More dodgy, however, al-Ma'arri also described a Dante-like visit to heathen poets in paradise. And a later work was described as a parody of the Koran. He believed, so we are told, in "social justice" — whatever that was in the 9th century — but thought a world without children would spare future generations the pain of life.
Well, you can understand why the al-Nusra boys scratched their heads when they saw al-Ma'arri's turbaned statue. For the poor chap is also credited with telling his readers: "Do not suppose the statements of the prophets to be true… The sacred books are only such a set of idle tales as any age could have…" So off with his head! The al-Nusra guys decapitated the statue in al-Ma'arri's home town of Maarat al-Numan.
Then we come to Harun ar-Rashid himself, the fifth Abbasid caliph of One Thousand and One Nights fame, who ruled Islam's greatest empire, putting down revolts — Assad-style — in Syria, Egypt and Yemen, even bringing Tunisia under his rule. He became an immensely wealthy man whose wife insisted that only gold and silver would hold food on the family table.
The palace was packed with singing girls, concubines and servant girls. But… word had it that he maintained a homosexual relationship with Jafar, one of his principal administrators, who was later executed. Luxury, concubines, vice. No chance, then, for Harun's statue in the city of Rakaa — the only town in Syria currently under total radical control. His image, in the city's Ar-Rashid Park, no less, was destroyed.

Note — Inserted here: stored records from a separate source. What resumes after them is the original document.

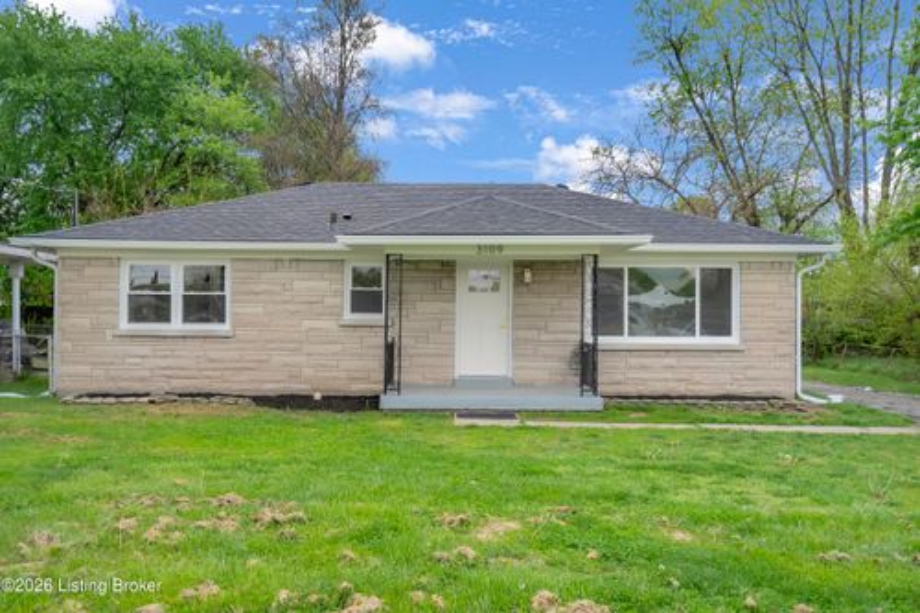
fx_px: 869
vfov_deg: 38.9
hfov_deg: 55.8
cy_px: 306
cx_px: 460
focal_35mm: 34
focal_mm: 34
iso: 250
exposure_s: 1/320
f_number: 4
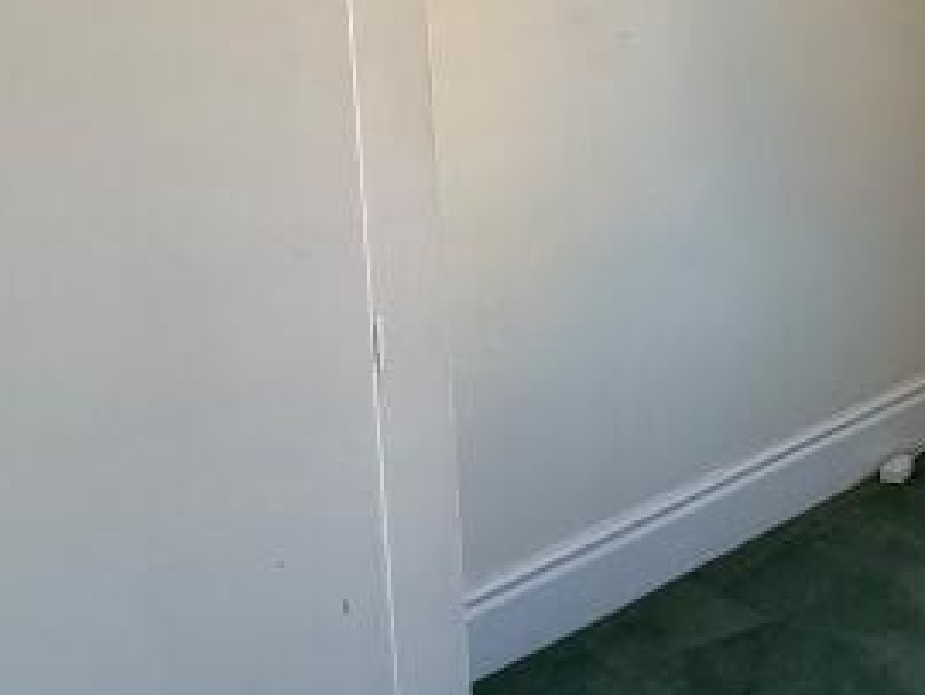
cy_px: -86
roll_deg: -0.4
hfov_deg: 28.6
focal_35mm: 53
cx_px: 1244
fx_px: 1418
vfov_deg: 25.4
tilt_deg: -7.8
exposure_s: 1/121
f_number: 2.2
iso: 160
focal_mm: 2.22
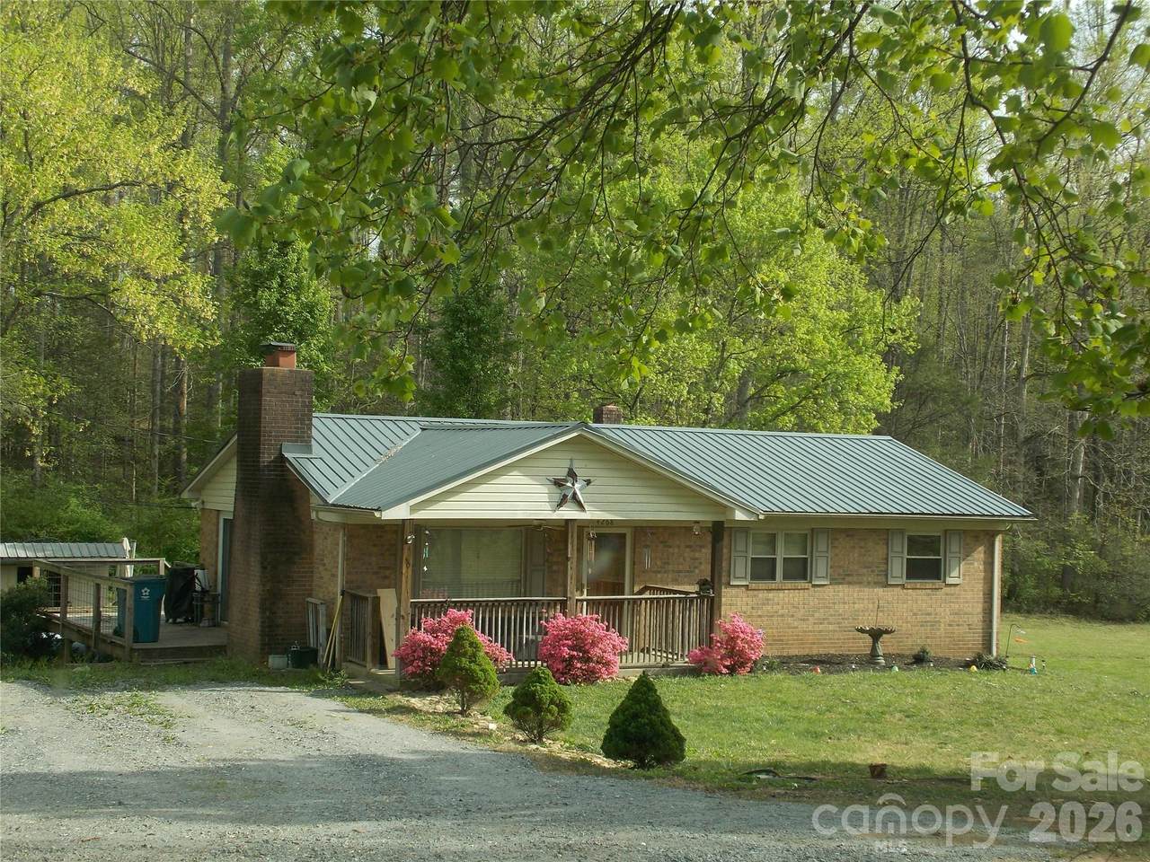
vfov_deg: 28.0
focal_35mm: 52
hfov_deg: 36.8
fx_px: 1728
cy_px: 431
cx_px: 575
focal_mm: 9.3
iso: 80
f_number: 3.9
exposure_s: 1/200
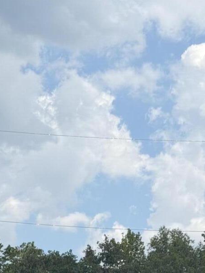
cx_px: 40
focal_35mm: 159
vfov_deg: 12.1
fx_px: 1255
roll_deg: +0.5
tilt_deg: +2.0
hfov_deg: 9.3
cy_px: 328
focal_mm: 6.76
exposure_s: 1/5587
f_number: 1.78
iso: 64
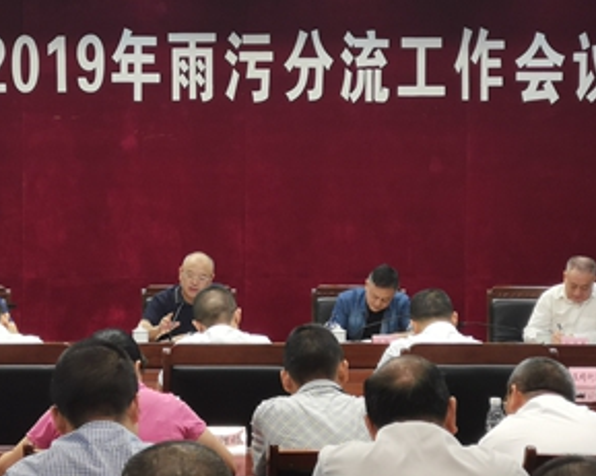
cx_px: 192
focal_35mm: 103
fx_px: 1816
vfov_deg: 14.9
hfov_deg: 18.6
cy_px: 263
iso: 80
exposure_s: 1/50
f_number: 2.4
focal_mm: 3.95
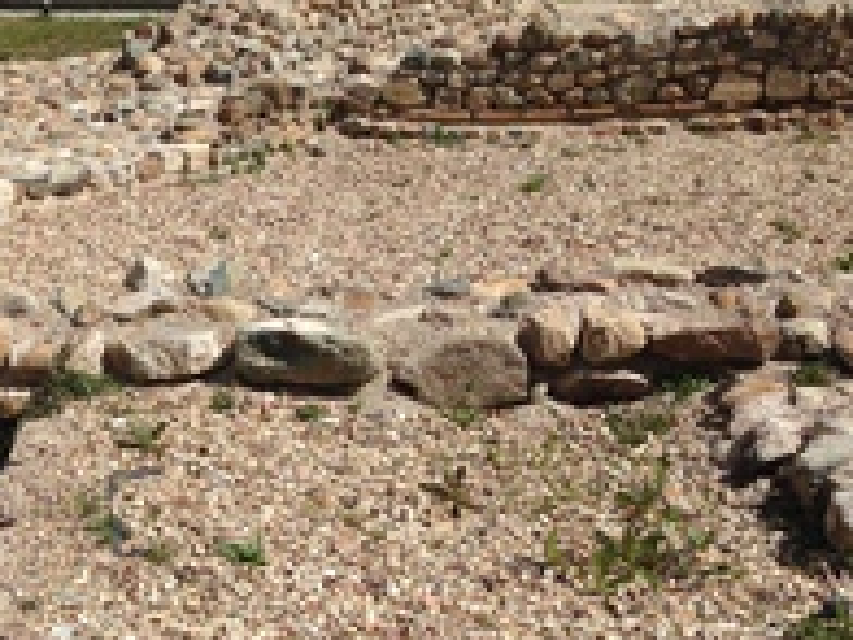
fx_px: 1823
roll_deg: -0.5
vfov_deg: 19.7
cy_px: 518
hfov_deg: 25.1
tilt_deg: -18.6
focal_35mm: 74
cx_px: 9
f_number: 2.4
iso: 50
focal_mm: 4.12
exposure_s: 1/2710
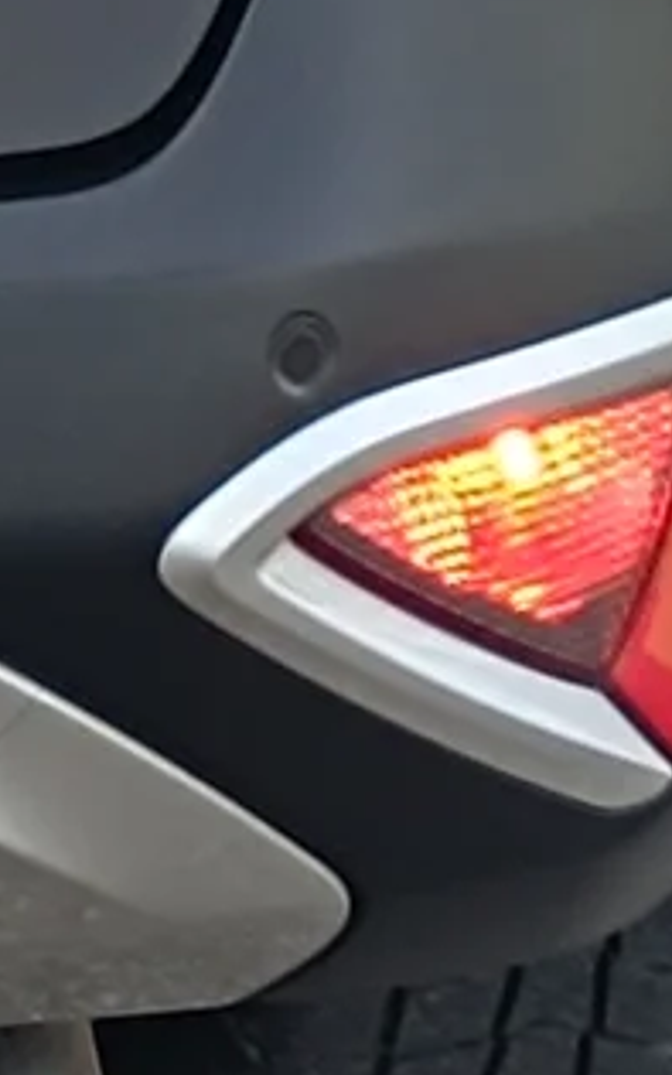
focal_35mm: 155
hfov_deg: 6.9
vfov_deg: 12.1
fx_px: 4540
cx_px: -1805
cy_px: -1010
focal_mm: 5.59
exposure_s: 1/133
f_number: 1.88
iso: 52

Need one go on? The shrine of the Prophet's (PBUH) companion Hujr ibn Adi has been destroyed in Rif Damascus (the countryside around the capital) and a shrine to a Sufi sheikh in Busaira has been blown up. The radicals have even announced the cutting down of a 150-year-old tree in the town of Atmeh — next to another shrine which the Salafists had taken over. "Thank God Almighty, the tree… has been removed, after people were worshipping it ..." a radical informed a French news agency. But what's new? Didn't the Taleban destroy the Buddhas of Bamiyan, just as every old building in Mecca were reduced to rubble and the zealots hundreds of shrines in Pakistan? Not to mention the destruction in Timbuktu. Think Henry VIII. Think Oliver Cromwell — who would surely have understood the cruelty of the Syrian war. And beware graven images. Pity about the tree.